How to Measure Lexical Diversity with R and Python, and Why You Would Want To
Lexical diversity (LD) has been shown to correlate strongly with the scores learners received on their L2 written compositions (e.g., Crossley & McNamara, 2011; Monteiro, Crossley, & Kyle, 2020; Henriksen & Danelund, 2016) as well as with their spoken proficiency (Clenton, et al. 2020; De Jong, Groenhout, Schoonen, & Hulstijn, 2013). For this reason, measures of lexical diversity are often used as a general-purpose measure of learners' spoken and written language (Malvern et al. 2004) or as tools for measuring the complexity of learner-produced texts at the lexical level (Housen et al. 2012).
However, despite the usefulness of lexical diversity, there are several issues related to the use of lexical diversity in language research, including what measures of lexical diversity to use (Jarvis, 2013), the relationship between lexical diversity and text length (Treffers-Daller et al., 2018), and the differences that may exist when measuring lexical diversity from learners of different language backgrounds or levels of linguistic proficiency (Zenkera & Kyle, 2021). Furthermore, the online tools available for measuring lexical diversity (for example, Text Inspector), while useful, can be difficult to use when trying to compare different measures of lexical diversity across multiple texts.
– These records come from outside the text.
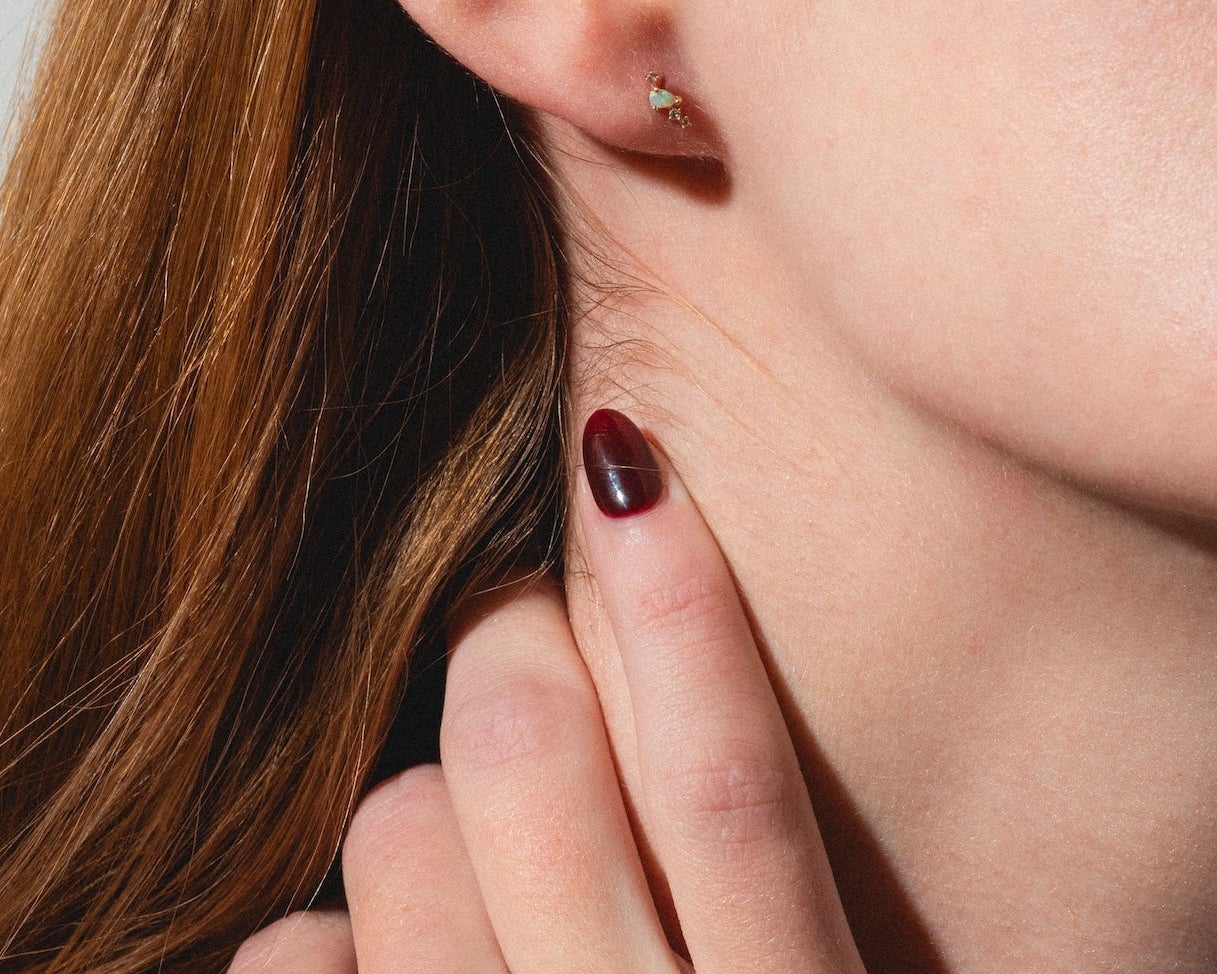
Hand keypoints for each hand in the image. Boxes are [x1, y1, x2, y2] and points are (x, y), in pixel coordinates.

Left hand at [231, 419, 866, 973]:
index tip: (629, 453)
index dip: (685, 609)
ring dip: (418, 812)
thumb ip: (770, 888)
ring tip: (462, 861)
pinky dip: (309, 942)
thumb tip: (633, 691)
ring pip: (398, 842)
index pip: (737, 798)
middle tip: (523, 650)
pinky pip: (286, 963)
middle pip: (536, 776)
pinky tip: (359, 970)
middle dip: (513, 665)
This workshop is aimed to help researchers address this problem by introducing participants to the theoretical foundations behind the different measures of lexical diversity and having them begin to measure lexical diversity themselves using both R and Python. Participants will first learn how to import, clean, and measure texts for lexical diversity using R and RStudio. This includes learning how to: import and prepare the texts, analyze texts using different measures of lexical diversity, and export the results of these measures for use in subsequent statistical analysis. The presentation will finish with a brief introduction as to how a similar analysis can be done using Python, and the packages that exist in this language to prepare and process texts for lexical diversity. It is hoped that at the end of the workshop, participants will have a basic understanding of how these tools can be used in their own research contexts.
Participants will learn how to: Install and load a library into RStudio, Open and read a text file in R, Lemmatize the text, Write a simple script to count the types and tokens in the lemmatized text and calculate the Lexical diversity using TTR and Guiraud's Index, Write a simple script to calculate the lexical diversity of the file using MTLD, Use a for-loop to repeat the process over multiple files, Export the results to a csv file
Gavin Brooks is an Associate Lecturer at Nagoya University of Commerce and Business in Japan. His research interests include research into second language vocabulary, especially the vocabulary needs of EAL students, and measures of the lexical diversity and frequency in learner-produced texts. He has also researched the development and usage of learner corpora in both the EFL and ESL contexts.